Ceux qui appellent à un report des élections affirment que la méfiance entre l'Est et l'Ouest reste trop profonde et volatile. Le gouvernement intérimaire n'a pas été en mesure d'unifier les institutions libyennes, en particulier l'armée, de démanteler les milices ou de garantir la sortie des mercenaires et des combattants étrangers. "Ces questions auraient dû être réglées avant d'aller aux élections. Ils ont besoin de plus de temps et d'efforts pour être résolus", a déclaré un fonctionnaire de l'ONU, sous couvert d'anonymat, car il n'était pas autorisé à parler à la presse.
Les partisants du report préviennent que les tensions qui existent, à moins de 10 jours des élections, pourraient plonger la Libye dans de nouvelles violences. Selon eux, le pays reste trop divisé entre des factions armées, qui sont susceptibles de rejeter toute victoire de leurs rivaux lors du scrutin. La présence dans la course de certaines des personnalités les plus controversées de Libye, dont le maréchal Haftar, ne fait que rendre la situation plus explosive.

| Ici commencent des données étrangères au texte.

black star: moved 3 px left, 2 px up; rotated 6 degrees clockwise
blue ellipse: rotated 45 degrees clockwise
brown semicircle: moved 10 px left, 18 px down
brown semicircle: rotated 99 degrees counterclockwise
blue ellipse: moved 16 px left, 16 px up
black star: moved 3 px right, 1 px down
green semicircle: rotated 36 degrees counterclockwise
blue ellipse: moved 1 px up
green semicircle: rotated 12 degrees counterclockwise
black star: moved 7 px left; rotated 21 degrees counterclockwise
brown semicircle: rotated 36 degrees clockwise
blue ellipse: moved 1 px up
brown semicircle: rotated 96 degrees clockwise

Tarek Mitri, un ancien envoyé de l'ONU pour la Libye, a averti que "sans forces militaires unifiées, l'élection constitue une menace pour la paix." "Comment pouvez-vous gagner l'argument dans une élection démocratique lorsque les armes sont chargées à bloc des deux côtés ?", a-t-il demandé.

Un processus électoral très fragile

Près de 100 personnes ont annoncé leur candidature, mais la commission électorale n'a toujours pas annoncé de liste définitive des candidats en raison de litiges juridiques. Elle aurait dû annoncer cette liste au début du mois. Les règles régissant l'élection sont également contestées, les politiciens de l'ouest de la Libye accusant le parlement basé à l'est de les avoir adoptées sans consultation.

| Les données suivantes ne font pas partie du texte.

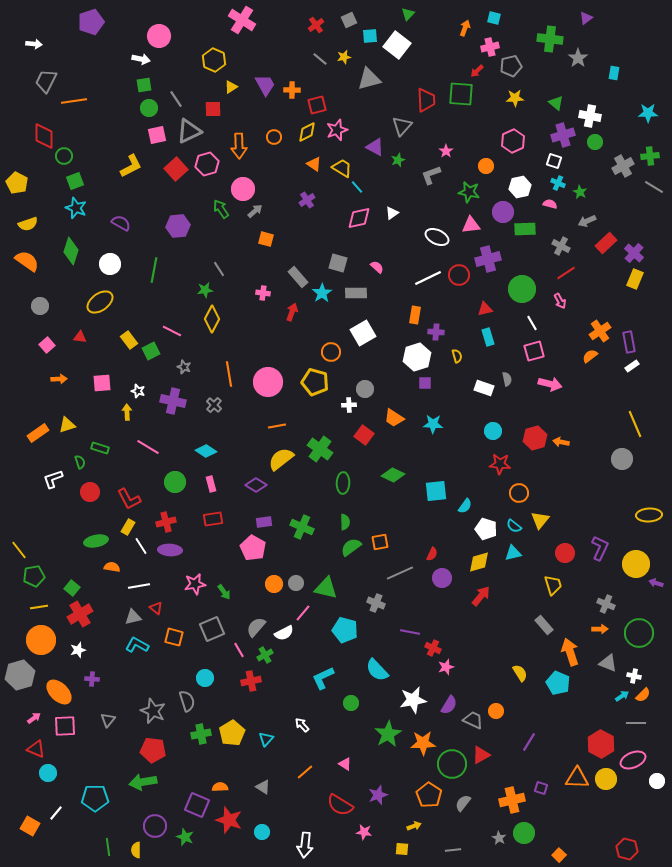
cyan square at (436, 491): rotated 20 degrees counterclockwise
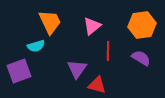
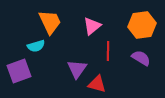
red triangle: moved 1 px up
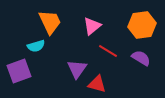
red line: rotated 60 degrees counterclockwise
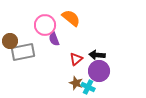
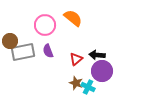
orange semicircle: moved 2 px right
purple semicircle: moved 6 px left, 12 px down
purple circle: moved 3 px right
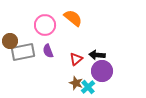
cyan cross: rotated 24 degrees clockwise
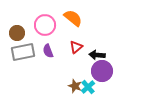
brown circle: moved 7 px right, 8 px up
red triangle: moved 12 px up
brown star: moved 1 px left, 3 px down
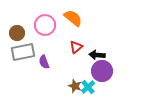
purple semicircle: moved 4 px left, 11 px down
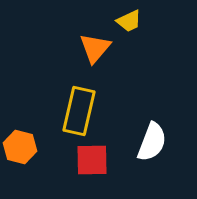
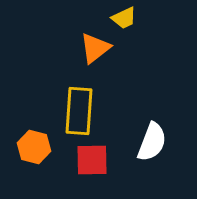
yellow trapezoid: moved 5 px left, 3 px up
orange triangle: rotated 12 degrees clockwise
yellow rectangle: rotated 9 degrees counterclockwise
orange hexagon: moved 14 px right
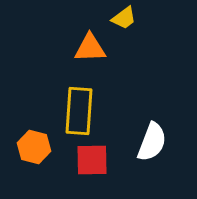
yellow trapezoid: rotated 12 degrees counterclockwise
orange triangle: moved 5 px left; rotated 36 degrees clockwise
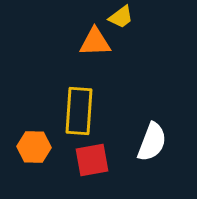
yellow trapezoid: moved 3 px left, 1 px up
orange triangle: moved 5 px right, 6 px up
orange hexagon: rotated 12 degrees counterclockwise
red square: rotated 9 degrees counterclockwise
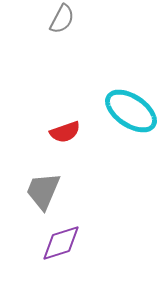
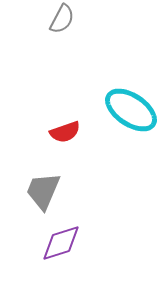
cyan ellipse: moved 1 px up
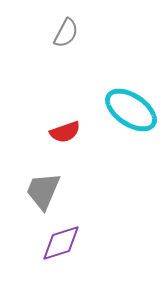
gray semicircle: moved 4 px right, 14 px down
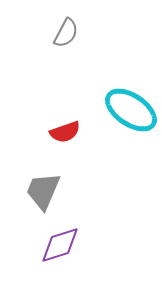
purple diamond: moved 1 px left, 2 px down
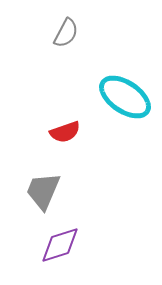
cyan ellipse: moved 6 px left, 13 px up
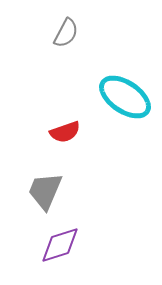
gray trapezoid: moved 2 px right
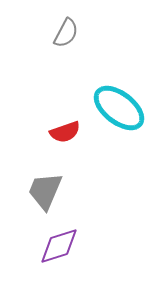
cyan ellipse: moved 6 px left, 11 px down; rotated 4 degrees clockwise
purple diamond: moved 1 px left, 1 px down
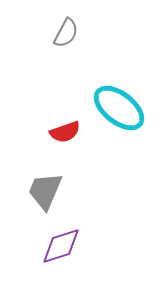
purple diamond: moved 2 px right
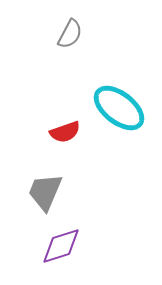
gray semicircle: moved 4 px right, 1 px down
gray trapezoid: moved 1 px down
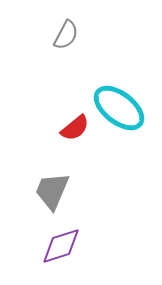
gray semicircle: moved 4 px left, 1 px down
red semicircle: moved 10 px right, 4 px up; rotated 20 degrees counterclockwise
gray trapezoid: moved 7 px right, 1 px up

La Libye a sombré dans le chaos après la mort de Kadhafi lors d'un soulèvement en 2011, soutenu par une campagne militaire de l'OTAN menée par les États-Unis. Le pays est devenu le terrain de confrontation de milices armées. Pendant des années, il a été divisé entre des administrations rivales à l'est et à l'ouest, chacune soutenue par des milices et des gouvernements étrangers.
En avril 2019, le commandant militaire Khalifa Haftar, basé à l'est du pays, a lancé une offensive visant à s'emparer de la capitale, Tripoli, et à faire tomber le gouvernement reconnu par l'ONU. Hafter a reçu le soutien de la Russie, de l'Égypte et des Émirats arabes unis. La Turquie et le Qatar ont répondu en renforçant leur soutien aux milices pro-Tripoli, en leur fournissant des armes et en mettant à leur disposition des troupes et des mercenaires.
Après 14 mois de combats, l'offensive de Haftar a échoué. Un cessez-le-feu fut conclu sous l'égide de l'ONU en octobre 2020, un groupement de factions libyennes appelé Forum politique,  a élaboré une feuille de route qui a conduit à la création d'un gouvernement intérimaire chargé de diriger le pays jusqu'aux élections du 24 décembre.

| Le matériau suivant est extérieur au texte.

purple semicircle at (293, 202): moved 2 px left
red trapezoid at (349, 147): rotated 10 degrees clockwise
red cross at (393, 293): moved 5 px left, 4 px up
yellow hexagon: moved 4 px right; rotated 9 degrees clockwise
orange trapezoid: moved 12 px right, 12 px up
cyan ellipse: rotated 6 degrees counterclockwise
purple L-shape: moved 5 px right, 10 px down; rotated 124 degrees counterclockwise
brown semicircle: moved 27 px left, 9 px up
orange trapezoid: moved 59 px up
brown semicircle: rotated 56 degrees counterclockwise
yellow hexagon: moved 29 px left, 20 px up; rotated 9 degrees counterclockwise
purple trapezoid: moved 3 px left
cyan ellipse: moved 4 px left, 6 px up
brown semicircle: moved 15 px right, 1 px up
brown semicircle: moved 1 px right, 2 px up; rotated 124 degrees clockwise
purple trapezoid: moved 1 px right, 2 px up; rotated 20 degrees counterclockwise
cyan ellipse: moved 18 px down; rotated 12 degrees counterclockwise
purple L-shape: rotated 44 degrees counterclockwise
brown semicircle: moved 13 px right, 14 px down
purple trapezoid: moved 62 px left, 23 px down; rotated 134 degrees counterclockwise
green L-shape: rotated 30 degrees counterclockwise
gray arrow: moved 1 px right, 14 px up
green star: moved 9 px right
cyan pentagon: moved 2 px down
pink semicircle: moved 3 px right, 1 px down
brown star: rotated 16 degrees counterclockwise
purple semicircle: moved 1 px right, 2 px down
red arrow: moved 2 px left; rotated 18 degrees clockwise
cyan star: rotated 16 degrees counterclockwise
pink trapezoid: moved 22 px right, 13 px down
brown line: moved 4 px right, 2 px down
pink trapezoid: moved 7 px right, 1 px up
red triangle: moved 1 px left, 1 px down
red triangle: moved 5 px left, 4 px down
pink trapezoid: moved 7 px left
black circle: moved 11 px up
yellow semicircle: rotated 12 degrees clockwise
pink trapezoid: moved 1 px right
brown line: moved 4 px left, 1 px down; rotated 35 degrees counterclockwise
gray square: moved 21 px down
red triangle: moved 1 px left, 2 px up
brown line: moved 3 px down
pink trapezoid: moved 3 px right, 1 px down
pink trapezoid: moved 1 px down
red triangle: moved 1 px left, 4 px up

Les milices armées encore très actives

Les principaux chefs de guerre des milices sont de retour à l'action, et de manière impressionnante, puisqu'ils ont envoyé leurs hommes armés encercler le bureau du Premier ministre et d'autres bâtiments gouvernementaux dans la nuit de mercredi à jeudi.
Selon la Repubblica italienne, les milices impliquées dans ces incidents sont des "Nawazi", dirigées par le puissant Mustafa Ibrahim Gadur, et des "Gneiwa", dirigées par Abdelhani al-Kikli. Ces hommes armés ont été rejoints par Salah Bandi, un chef de guerre qui a passé des mois en première ligne du conflit lors du soulèvement contre le colonel Mouammar Kadhafi.
Les actions de ces milices ont été déclenchées après l'éviction du commandant militaire de Tripoli, Abdelbaset Marwan, remplacé par le général Abdelkader Khalifa, proche du maréchal Haftar, candidat à la présidentielle. Selon certaines rumeurs, les milices ont également pris d'assaut le palais présidentiel afin de rétablir Marwan dans ses anciennes fonctions. Ils ont même tenté de rencontrer le président Mohamed al-Menfi, mais celui-ci était en voyage à l'étranger.
Un responsable militaire, qui s'est adressé à l'Agence France-Presse a minimisé l'opération, a affirmé que les forces armées n'avaient pas encerclé de sites importants. Néanmoins, de telles opérations à moins de 10 jours des premières élections présidentielles de l’histoire du pays, donne une indication sur l’incertitude de ces échéances et sur la situation explosive dans laquelle peut se tenir ce vote.